* **Working data**:
######

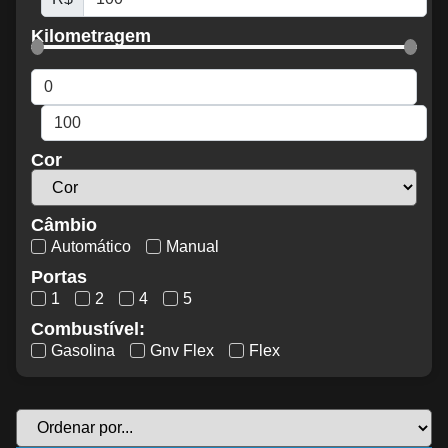
Kilometragem
Cor
Câmbio
Automático
Manual
Portas
1
2
4
5
Combustível:
Gasolina
Gnv Flex
Flex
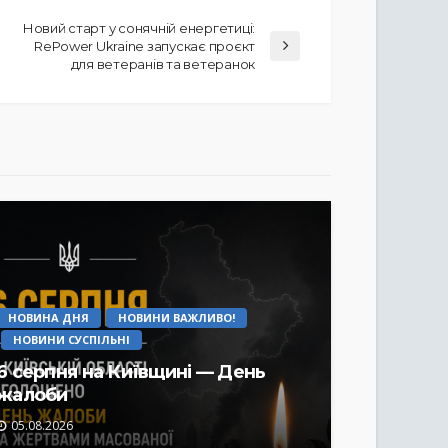
Новий старт у сонячній енергетиці:
RePower Ukraine запускає проєкт
для ветеранів та ветеранок
НОВИНА ДНЯ
НОВИНИ ВАЖЛИВО!
НОВИНИ СУСПІЛЬНІ
6 серпня на Київщині — День
жалоби
05.08.2026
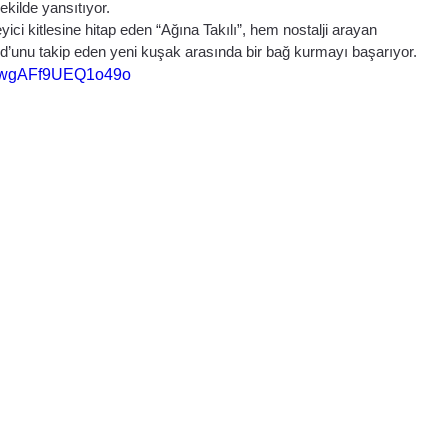
ekilde yansıtıyor.
yici kitlesine hitap eden “Ağına Takılı”, hem nostalji arayan 
d’unu takip eden yeni kuşak arasında bir bağ kurmayı başarıyor.
=qwwgAFf9UEQ1o49o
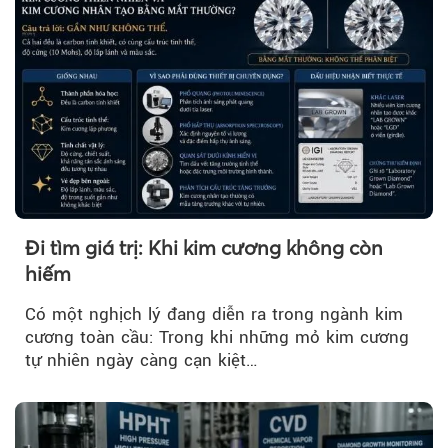
Đi tìm giá trị: Khi kim cương không còn
hiếm
Có một nghịch lý đang diễn ra trong ngành kim
cương toàn cầu: Trong khi những mỏ kim cương
tự nhiên ngày càng cạn kiệt…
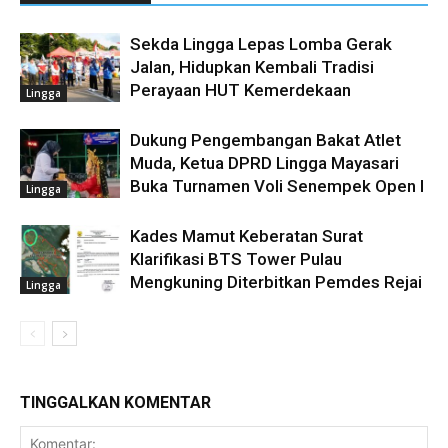
Sekda Lingga Lepas Lomba Gerak
Jalan, Hidupkan Kembali Tradisi
Perayaan HUT Kemerdekaan
Lingga
Dukung Pengembangan Bakat Atlet
Muda, Ketua DPRD Lingga Mayasari
Buka Turnamen Voli Senempek Open I
Lingga
Kades Mamut Keberatan Surat
Klarifikasi BTS Tower Pulau
Mengkuning Diterbitkan Pemdes Rejai
Lingga
TINGGALKAN KOMENTAR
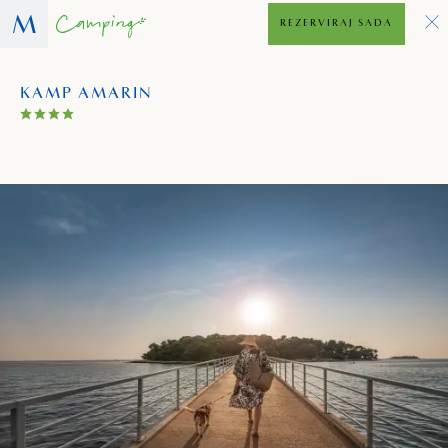
REZERVIRAJ SADA
KAMP AMARIN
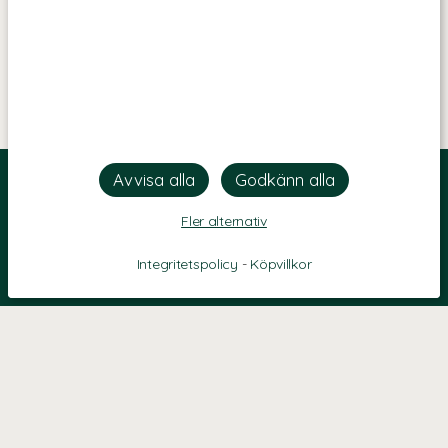
Fler alternativ
Integritetspolicy
-
Köpvillkor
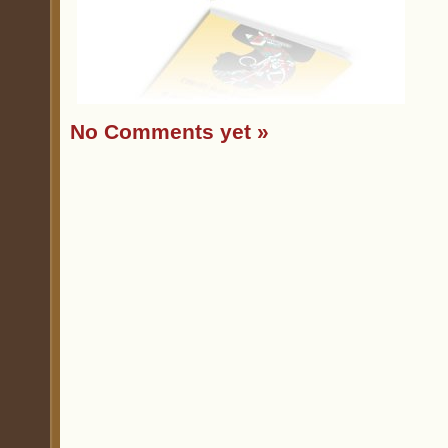
No Comments yet »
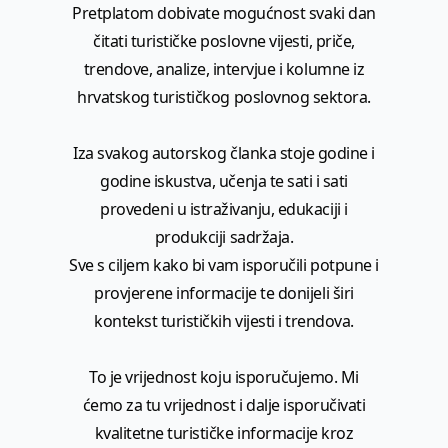
Pretplatom dobivate mogućnost svaki dan
čitati turističke poslovne vijesti, priče,
trendove, analize, intervjue i kolumne iz
hrvatskog turističkog poslovnog sektora.
Iza svakog autorskog članka stoje godine i
godine iskustva, učenja te sati i sati
provedeni u istraživanju, edukaciji i
produkciji sadržaja.
Sve s ciljem kako bi vam isporučili potpune i
provjerene informacije te donijeli širi
kontekst turističkih vijesti i trendova.
To je vrijednost koju isporučujemo. Mi
ćemo za tu vrijednost i dalje isporučivati
kvalitetne turističke informacije kroz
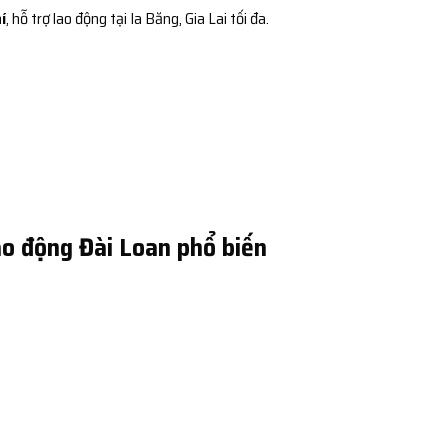
í
, hỗ trợ lao động tại Ia Băng, Gia Lai tối đa.
o động Đài Loan phổ biến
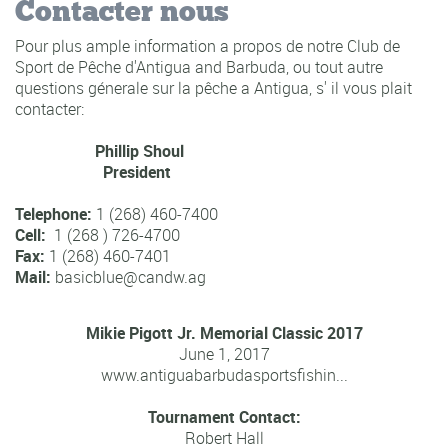
Contacter nous
Pour plus ample information a propos de notre Club de
Sport de Pêche d'Antigua and Barbuda, ou tout autre
questions génerale sur la pêche a Antigua, s' il vous plait
contacter:
Phillip Shoul
President
Telephone:
1 (268) 460-7400
Cell:
1 (268 ) 726-4700
Fax:
1 (268) 460-7401
Mail:
basicblue@candw.ag
Mikie Pigott Jr. Memorial Classic 2017
June 1, 2017
www.antiguabarbudasportsfishin...
Tournament Contact:
Robert Hall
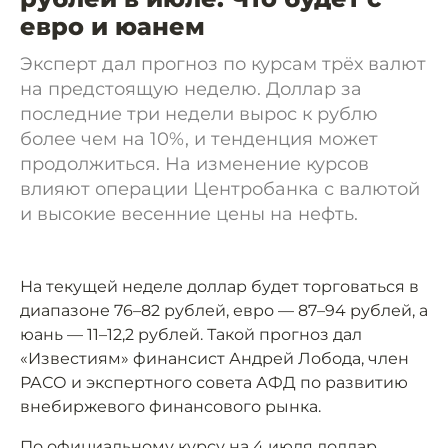
евро и юанем
Эксперт дал прогноз по курсам трёх валют
на предстоящую неделю. Доллар за
последние три недели вырос к рублю
более чем на 10%, и тенденция может
продолжиться. На изменение курсов
влияют операции Центробанка с валютой
и высокие весенние цены на нефть.
На текущей неделе доллар будет торговаться в
диапазоне 76–82 рублей, евро — 87–94 рублей, а
юань — 11–12,2 рублей. Такой прогноз дал
«Известиям» финансист Андрей Лобода, член
РАСО и экспертного совета АФД по развитию
внебиржевого финансового рынка.
По официальному курсу на 4 июля доллар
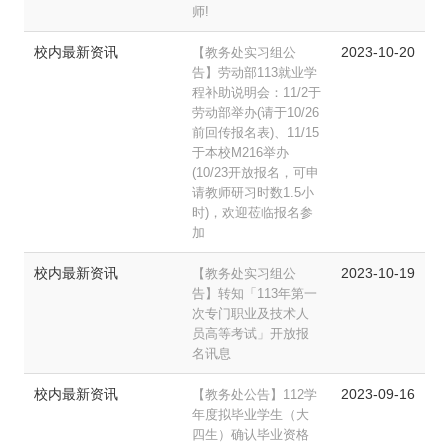
师!
校内最新资讯
2023-10-20
【教务处实习组公
告】劳动部113就业学
程补助说明会：11/2于
劳动部举办(请于10/26
前回传报名表)、11/15
于本校M216举办
(10/23开放报名，可申
请教师研习时数1.5小
时)，欢迎莅临报名参
加
校内最新资讯
2023-10-19
【教务处实习组公
告】转知「113年第一
次专门职业及技术人
员高等考试」开放报
名讯息
校内最新资讯
2023-09-16
【教务处公告】112学
年度拟毕业学生（大
四生）确认毕业资格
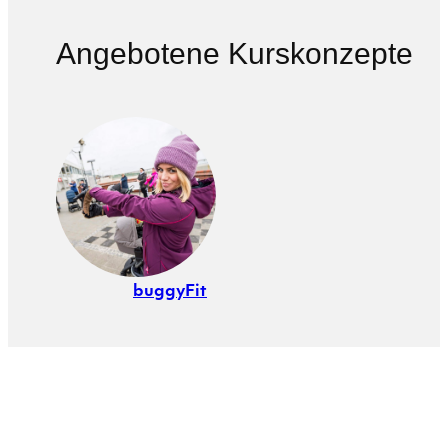
Angebotene Kurskonzepte
buggyFit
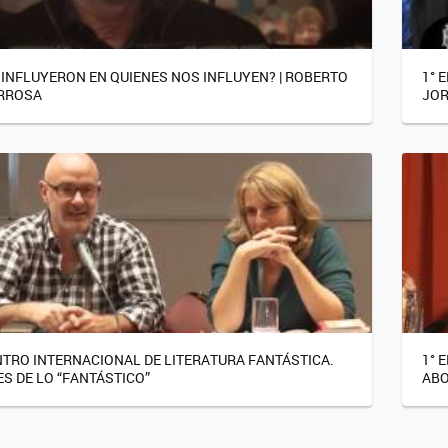
 INFLUYERON EN QUIENES NOS INFLUYEN? | ROBERTO
1° 
RROSA
JOR
NTRO INTERNACIONAL DE LITERATURA FANTÁSTICA.
1° 
S DE LO “FANTÁSTICO”
ABO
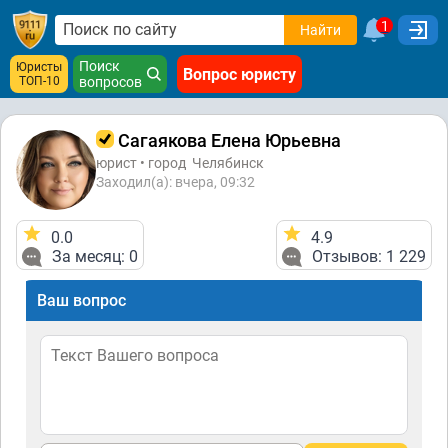
1
Найти
Поиск
Юристы
Вопрос юристу
ТОП-10
вопросов
Сагаякова Елена Юрьевна
юрист • город
Челябинск
Заходил(а): вчера, 09:32
0.0
4.9
За месяц: 0
Отзывов: 1 229
Ваш вопрос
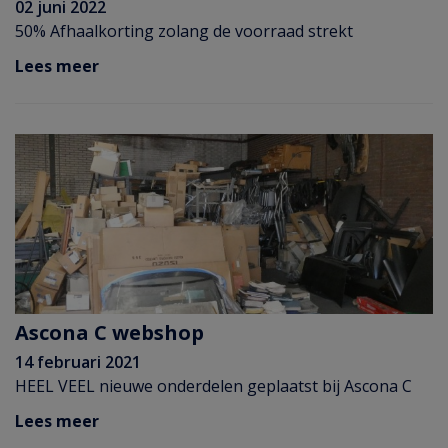
02 juni 2022
50% Afhaalkorting zolang de voorraad strekt
Lees meer
Ascona C webshop
14 februari 2021
HEEL VEEL nieuwe onderdelen geplaatst bij Ascona C
Lees meer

######

* **Aim of the exercise**: Switch every occurrence of "Lees meer" in the data above to "Read more", keeping all other text unchanged, and return the resulting lines without the pictures.

* **Finished exercise**:
Kilometragem
Cor
Câmbio
Automático
Manual
Portas
1
2
4
5
Combustível:
Gasolina
Gnv Flex
Flex
Новий старт у сонячній енергетиці:
RePower Ukraine запускає проєкт
для ветеранів та ветеранок
НОВИНА ДНЯ
НОВИНИ ВАЖЛИВО!
НОВИНИ СУСПІЛЬНІ
6 серпня на Київщині — День
жалоби
05.08.2026
ekilde yansıtıyor.
yici kitlesine hitap eden “Ağına Takılı”, hem nostalji arayan 
d’unu takip eden yeni kuşak arasında bir bağ kurmayı başarıyor.
=qwwgAFf9UEQ1o49o
Đi tìm giá trị: Khi kim cương không còn
hiếm
Có một nghịch lý đang diễn ra trong ngành kim
cương toàn cầu: Trong khi những mỏ kim cương
tự nhiên ngày càng cạn kiệt…
Sekda Lingga Lepas Lomba Gerak
Jalan, Hidupkan Kembali Tradisi
Perayaan HUT Kemerdekaan
Lingga
Dukung Pengembangan Bakat Atlet
Muda, Ketua DPRD Lingga Mayasari
Buka Turnamen Voli Senempek Open I
Lingga
Kades Mamut Keberatan Surat
Klarifikasi BTS Tower Pulau
Mengkuning Diterbitkan Pemdes Rejai
Lingga
TINGGALKAN KOMENTAR
REZERVIRAJ SADA
KAMP AMARIN
Fler alternativ
Integritetspolicy
-
Köpvillkor
No Comments yet »
Pretplatom dobivate mogućnost svaki dan
čitati turističke poslovne vijesti, priče,
trendove, analize, intervjue i kolumne iz
hrvatskog turističkog poslovnog sektora.
Iza svakog autorskog članka stoje godine i
godine iskustva, učenja te sati i sati
provedeni u istraživanju, edukaciji i
produkciji sadržaja.
Sve s ciljem kako bi vam isporučili potpune i
provjerene informacije te donijeli širi
kontekst turističkih vijesti i trendova.
To je vrijednost koju isporučujemo. Mi
ćemo za tu vrijednost i dalje isporučivati
kvalitetne turističke informacije kroz
í
, hỗ trợ lao động tại Ia Băng, Gia Lai tối đa.
o động Đài Loan phổ biến
Contacter nous
Pour plus ample information a propos de notre Club de
Sport de Pêche d'Antigua and Barbuda, ou tout autre
questions génerale sur la pêche a Antigua, s' il vous plait
contacter:
Phillip Shoul
President
Telephone:
1 (268) 460-7400
Cell:
1 (268 ) 726-4700
Fax:
1 (268) 460-7401
Mail:
basicblue@candw.ag
Mikie Pigott Jr. Memorial Classic 2017
June 1, 2017
www.antiguabarbudasportsfishin...
Tournament Contact:
Robert Hall
евро и юанем
Эксперт дал прогноз по курсам трёх валют
на предстоящую неделю. Доллар за
последние три недели вырос к рублю
более чем на 10%, и тенденция может
продолжиться. На изменение курсов
влияют операции Центробанка с валютой
и высокие весенние цены на нефть.
На текущей неделе доллар будет торговаться в
диапазоне 76–82 рублей, евро — 87–94 рублей, а
юань — 11–12,2 рублей. Такой прогноз дал
«Известиям» финансист Андрей Лобода, член
РАСО и экспертного совета АФД по развитию
внебиржевого финансового рынка.
По официальному курсу на 4 июля доллар
师!
校内最新资讯
2023-10-20
【教务处实习组公
告】劳动部113就业学
程补助说明会：11/2于
劳动部举办(请于10/26
前回传报名表)、11/15
于本校M216举办
(10/23开放报名，可申
请教师研习时数1.5小
时)，欢迎莅临报名参
加
校内最新资讯
2023-10-19
【教务处实习组公
告】转知「113年第一
次专门职业及技术人
员高等考试」开放报
名讯息
校内最新资讯
2023-09-16
【教务处公告】112学
年度拟毕业学生（大
四生）确认毕业资格
Angebotene Kurskonzepte
buggyFit
 INFLUYERON EN QUIENES NOS INFLUYEN? | ROBERTO
1° 
RROSA
JOR
NTRO INTERNACIONAL DE LITERATURA FANTÁSTICA.
1° 
S DE LO “FANTÁSTICO”
ABO
1
Найти
Поиск
Юристы
Вопрос юристу
ТОП-10
вопросов
Сагаякова Елена Юрьевна
юрист • город
Челябинск
Заходил(а): вчера, 09:32
0.0
4.9
За месяц: 0
Отзывов: 1 229
Ваш вопрос
02 juni 2022
50% Afhaalkorting zolang de voorraad strekt
Read more
Ascona C webshop
14 februari 2021
HEEL VEEL nieuwe onderdelen geplaatst bij Ascona C
Read more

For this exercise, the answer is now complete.